Unfortunately that's what the Dept. of Regulatory Agencies (DORA) suggests be done with supervision of 350 collection agencies in Colorado that DORA claims employ about 20,000 unlicensed debt collectors and solicitors.

Our state has a Fair Debt Collection Practices Act as part of its collection law. (I was chief sponsor of this Act in 1985.) DORA states the law's three-fold mission: "Protect debtors, protect (creditor) clients and regulate collection agencies."

DORA reviewed the Collection Agency Board in 2002 and it's up for legislative action in 2003. DORA wants supervision of the Fair Debt Collection Practices Act and the board taken from Attorney General Ken Salazar and given to DORA's director of registrations.

The board was formerly under DORA, but in 1977 the State Auditor recommended it be transferred (and it was) to the Attorney General (AG) as a Type 2 transfer. That meant the board became "advisory" with substantive authority vested in the AG as to disciplinary actions, licensing, and adopting regulations. Over the past 25 years, the administrator appointed by the AG has sometime delegated duties to the board, and sometimes taken those duties away.

The suggested transfer (pushed by collection agencies and the board) is really aimed at Laura Udis, a well respected attorney who has served under at least three attorneys general (Woodard, Norton, and Salazar) as administrator of the Uniform Consumer Credit Code, the Fair Debt Collection Practices Act, and the Deferred Deposit Loan Act (payday lenders).

As stated on page 28 of the DORA report:

"Many members of the Board and the regulated community reported to DORA that they believe that the Administrator takes disciplinary action in too many instances over 'technical' violations (i.e., violations that are minor and more procedural than substantive and do not result in substantive harm to the consumer.)"

"They argue that this is evidence that the Administrator and the Attorney General's Office are overzealous and overprotective of the consumer at the expense of the licensee."

That's a very frank statement. On page 2 of the report, DORA mentions the Collection Practices Act is the state version of the federal law and "The goal of both acts is to protect the public from harassment by third party debt collectors." DORA admits the Collection Practices Act isn't subjective, and that intent isn't the issue. Either you obey the law or you don't.

N.Y. Mayor Rudolph Giuliani saved his city's neighborhoods from decline and crime by starting to fix the small stuff: Broken windows, graffiti, abandoned cars. According to DORA, Ms. Udis spends one-third of her time on collection agency matters. She originates letters of admonition (these are not major violations, but the acts do violate the law) and cease and desist orders. Between 1996 and 2001, admonitions went from 23 in 1996 to 69 in 2001, and cease and desist orders went up from 14 to 53.

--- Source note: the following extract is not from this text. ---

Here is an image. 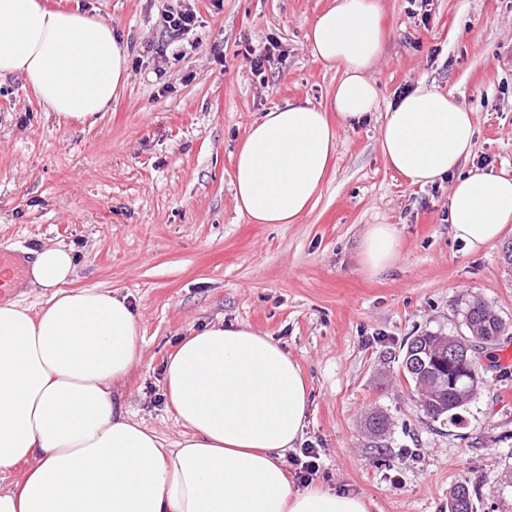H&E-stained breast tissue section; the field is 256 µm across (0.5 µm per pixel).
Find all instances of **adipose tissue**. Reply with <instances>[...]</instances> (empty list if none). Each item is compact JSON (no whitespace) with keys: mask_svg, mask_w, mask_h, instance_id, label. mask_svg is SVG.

As a consequence, collection agencies shaped up. Between 1996 and 2001, allegations of wrongdoing dropped per year from 1,202 to 652, and the number of complaints per year dropped from 863 to 593.

How does an advisory board regain power? Place it under DORA's registration director. DORA gives the example of the outfitters advisory board. They "make licensing, policy and disciplinary recommendations to the director, who, with rare exceptions, adopts the recommendations..." The Collection Board would have the power and would then not be "overzealous or overprotective of consumers at the expense of the licensee."

Unlike DORA, Colorado's Attorney General has a separate section devoted to consumer protection. Example: A consumer buys a product on a credit card, loses his or her job and defaults. The collection agency tries to collect the money. The payday lender lends the consumer a sum at heavy interest rates to pay the collection agency to pay the creditor. All this is PRESENTLY under regulation and review by the Attorney General.

Personal vendettas prominently displayed in the DORA report should not be the basis for collection practices legislation. If the system is working for the public, don't destroy it.